Despite these cuts, one of the hallmarks of Arc books is that they continued to be superbly printed. Collectors' items included D.M. Thomas's News from the Front and the Ivor Cutler series of books which are the size of a cream-cracker and which sell like hot cakes (“He came to us because nobody else would produce his books the way he wanted them”). But business was still a struggle despite helpful associations with Graham Mort's Giant Steps Press and John Killick's Littlewood. Building a new editorial board in 1993 revived the press: “I found it hugely advantageous. It gave a better qualified judgement overall, and access to a bigger spread of poets”.
Which is where I re-enter this story. Ward's co-editors were now Michael Hulse and myself. We re-launched the press with both an International and UK Series. With solid new collections from Jackie Wills, W.N. Herbert, John Hartley Williams and Donald Atkinson, our intention was to choose the best of what came in through the post, while actively commissioning poets whose work we admired from their appearances in magazines.
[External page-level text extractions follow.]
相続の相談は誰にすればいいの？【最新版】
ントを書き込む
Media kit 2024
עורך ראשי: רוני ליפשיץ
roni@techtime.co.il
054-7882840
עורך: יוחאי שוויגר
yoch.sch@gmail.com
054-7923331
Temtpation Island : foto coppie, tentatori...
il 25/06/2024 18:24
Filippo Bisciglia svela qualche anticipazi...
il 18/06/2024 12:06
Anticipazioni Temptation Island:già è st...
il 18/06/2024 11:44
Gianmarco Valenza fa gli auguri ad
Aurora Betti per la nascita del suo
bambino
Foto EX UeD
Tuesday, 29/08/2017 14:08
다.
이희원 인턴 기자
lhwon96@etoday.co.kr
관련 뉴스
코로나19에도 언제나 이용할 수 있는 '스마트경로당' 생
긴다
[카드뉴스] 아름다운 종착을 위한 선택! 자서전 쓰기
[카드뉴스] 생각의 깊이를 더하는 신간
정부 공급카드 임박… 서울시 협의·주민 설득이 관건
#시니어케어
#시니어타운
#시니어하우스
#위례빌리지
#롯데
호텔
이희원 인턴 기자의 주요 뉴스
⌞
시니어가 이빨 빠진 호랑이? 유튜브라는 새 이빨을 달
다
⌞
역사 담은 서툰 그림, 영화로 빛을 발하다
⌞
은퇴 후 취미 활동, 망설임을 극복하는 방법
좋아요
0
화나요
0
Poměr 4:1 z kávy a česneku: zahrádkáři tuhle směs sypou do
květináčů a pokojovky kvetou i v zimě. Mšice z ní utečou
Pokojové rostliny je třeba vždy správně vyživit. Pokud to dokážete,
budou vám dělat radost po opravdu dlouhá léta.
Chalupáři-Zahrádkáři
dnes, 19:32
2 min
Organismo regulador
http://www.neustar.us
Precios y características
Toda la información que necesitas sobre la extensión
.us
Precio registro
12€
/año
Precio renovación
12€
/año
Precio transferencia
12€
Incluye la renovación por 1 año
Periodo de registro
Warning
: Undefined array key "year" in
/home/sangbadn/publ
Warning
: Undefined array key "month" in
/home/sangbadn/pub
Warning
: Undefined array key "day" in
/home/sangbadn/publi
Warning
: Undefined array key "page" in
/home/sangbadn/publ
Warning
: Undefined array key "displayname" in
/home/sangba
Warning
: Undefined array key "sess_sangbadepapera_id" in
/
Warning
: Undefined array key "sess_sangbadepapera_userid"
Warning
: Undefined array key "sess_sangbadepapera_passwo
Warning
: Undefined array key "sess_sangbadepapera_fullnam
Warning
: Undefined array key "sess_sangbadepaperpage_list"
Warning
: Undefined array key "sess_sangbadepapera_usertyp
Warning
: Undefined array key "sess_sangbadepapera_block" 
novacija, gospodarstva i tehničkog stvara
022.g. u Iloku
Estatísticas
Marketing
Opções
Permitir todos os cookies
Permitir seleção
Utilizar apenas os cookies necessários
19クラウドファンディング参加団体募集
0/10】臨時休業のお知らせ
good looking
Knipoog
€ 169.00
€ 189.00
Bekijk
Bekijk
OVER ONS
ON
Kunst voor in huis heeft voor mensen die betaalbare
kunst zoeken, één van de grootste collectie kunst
Hulse pushed us striking collections from Robert Gray and John Kinsella (Australia), Rose Ausländer (Germany), C.K. Stead and Dinah Hawken (New Zealand), Tomaz Salumun (Slovenia) and Don Coles (Canada). What we didn't make in sales we made up in goodwill: suddenly good poets started sending in work.
Michael moved on to start his own publishing house, Leviathan, and to take up the editorial reins of Stand with John Kinsella. We expanded the board to include Kinsella and Robert Gray, and appointed Jean Boase-Beier to head up a new translation series. This makes for a vigorous, collegial editorial that (unlike the earlier Medway adventure) makes bold decisions with shared responsibility. Our funding is woefully paltry — none of us receives a sou for what we do — but none of us is in this to make a living.
For myself, I can review my progress as a writer by what I choose to publish by other people. The micro-editing of an author's book feeds back on my own work; it makes me intensely self-critical and is one of the reasons I haven't published many poems in Britain since 1997. The downside of my job is the slush-pile. We may well receive fine collections out of the blue but, as with other presses, the majority of what arrives unsolicited is poorly-written and sometimes freakishly presented: “It is as if writers had sent you their ripped-out arms and legs, with ‘This is a poem’ scrawled on them in lipstick. After a while one is embarrassed not so much for them as for poetry, which is for these poor poets one more of the openings against which everyone in the end beats his brains out; and find it unbearable that poetry should be so hard to write...” (Randall Jarrell, Poetry and The Age, Faber, 1995).